Today my BG levels have actually been ok. I’m still at a loss as to my overnight levels though: on Monday night I woke up at 5am mid-hypo, a sure-fire sign that my overnight basal dose is too high. This morning I woke up with NG levels that were also too high. Not ketone high but high enough not to be good. So this poses the same question again: am I hypoing in the night? More 3am testing is the only answer.

I came home today after school with intentions of going to the gym. I made an executive decision not to test before I went. Only because I find it very easy to talk myself out of exercising. Although writing it down now does make me realise this is not really a sensible way to do things. I got into the gym, warmed up, ran a little and started feeling very dizzy. I almost made myself carry on as I thought it might be due to high BG levels or even lack of water today, but something made me stop and I’m glad I did: my BG was 54, well within hypo limits. I slowed the treadmill down and drank my juice fully intending to carry on (I was in stubborn I’m-here-and-I-don’t-want-to-be-defeated-by-my-blood-sugars mode) but slowly I realised that continuing would be a very silly idea. I had visions of fainting and the outcomes were not to be entertained. I went back upstairs with my tail between my legs. I will try again tomorrow. If I have the energy after Parents’ Evening that is…

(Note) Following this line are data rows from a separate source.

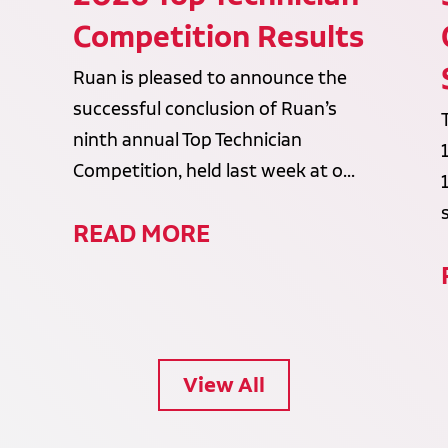
Competition Results
Ruan is pleased to announce the
successful conclusion of Ruan’s
ninth annual Top Technician
Competition, held last week at o...
READ MORE
View All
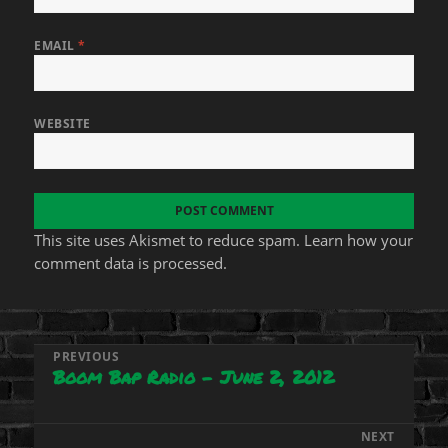
EMAIL
*
WEBSITE
This site uses Akismet to reduce spam.
Learn how your
comment data is processed.
Post
PREVIOUS
Boom Bap Radio – June 2, 2012
Previous
navigation
post:
NEXT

I have been thinking over the last few days about the effect writing this blog has had so far. I can only think of the positives. So far I don’t feel under pressure to write (even though tonight’s post is feeling a little rushed; I’m absolutely exhausted!) and writing things down is having a somewhat cathartic effect on me. Writing things down has always helped, but as I said in my first post, I’m not sure my writing outlets have always been healthy ones…. Also I have had so many positive comments, online and in person, from people who have read my posts. If I can make more people aware of diabetes (although I hope not in a negative way, I wouldn’t want people to think that diabetics need constant sympathy or monitoring – even though I think, maybe, that is the way my posts make it seem!!) then I feel I have done something worthwhile in my writing. And finally, the communications channels that have opened up as a result make it worth it on their own. Having honest, meaningful discussions with people I know helps me no end. And I’m not sure that I would be able to start those without this.